By Joseph Maina

Genetically modified (GM) maize has produced higher yields than conventional hybrid varieties in South Africa, highlighting the technology’s potential to support food security in the face of climate challenges, a new study finds.

“Our study shows that the gains from biotechnology for white maize as a staple food crop in South Africa have been greater than for yellow maize for livestock feed,” said lead author Dr. Aaron Shew, an assistant professor of agricultural economics at Arkansas State University.

“This could signal substantial potential to improve production of other staple crops in Africa with biotech tools.”

Shew noted that “the yield gains for white maize were about twice that of yellow maize, which suggests genetic modification may act as a ‘catch-up’ technology to more rapidly address production issues. We also found that the yield gains were similar in dryland production — not just irrigated — which may be important for climate resilience.”

The study found that GM maize improved yields by 8 percent on average while GM white maize yield gains were more than double GM yellow maize gains.

Researchers conducted the study to determine whether GM crops actually benefit consumers via increased yields in light of widespread skepticism about that assertion.

White maize, which is predominantly a field-to-plate crop in South Africa, provided a medium for testing the potential impact of GM crops on the human food supply.

The study assessed yield differences between GM white maize, GM yellow maize and conventional hybrid (CH) maize over a 28-year period across 106 locations in South Africa.
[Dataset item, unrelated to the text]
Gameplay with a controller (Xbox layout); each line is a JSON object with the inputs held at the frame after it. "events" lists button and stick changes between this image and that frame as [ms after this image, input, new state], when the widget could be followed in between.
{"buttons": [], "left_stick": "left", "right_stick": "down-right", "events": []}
The data used in the study goes back to 1980. GM cultivars represented just 5 percent of the observations in 1999, when South Africa introduced insect-resistant Bt maize, but that figure progressively increased to 63 percent by 2009, suggesting widespread farmer adoption of the technology.

It tallied data from 491 cultivars and 49,335 dryland and 9,617 irrigated observations in the southern African country, which is considered a regional leader in commercial and mechanized farming.

The data used in the study are believed to represent the most extensive field trials conducted on GM crops in the African continent.

Notable observations in the study include a yield increase in dryland GM maize, which is important because much of Africa’s agriculture depends on rainfall rather than irrigation.

The yields for irrigated maize were more than 2 Mt per hectar higher than those achieved in dryland maize. GM white maize yield gains were approximately twice as large as those for yellow maize.

The study also found large differences in yields gains across the eight provinces studied, “which may suggest that genetic modification holds greater potential for intensifying production in marginal or small-holder production where lower potential for extensification exists.”

The study suggests that GM maize may improve climate change adaptation strategies, support producers in both high and low-production areas and bolster food security in the case of white maize consumption in South Africa.

The authors outlined some of the salient merits of GM crop technology, citing increased yields, reduced cost of production or a combination of the two as incentives for the producer.

“Empirical evidence further suggests that the producers who have benefited the most from genetic modification are in fact low-income farmers in developing countries where there are fewer options for pest management and crop vulnerability tends to be higher,” the authors wrote.

“As new biotech tools are developed, tested and approved, we hope these findings encourage education, policy support and economic access to biotech staple crops where producers need them most, in South Africa and more broadly in sub-Saharan Africa,” Shew said.

The authors anticipate that future research could focus on the difference in yields between GM and CH white maize grown on smallholder farms and the contribution of GM maize to farm-level economic and food security benefits.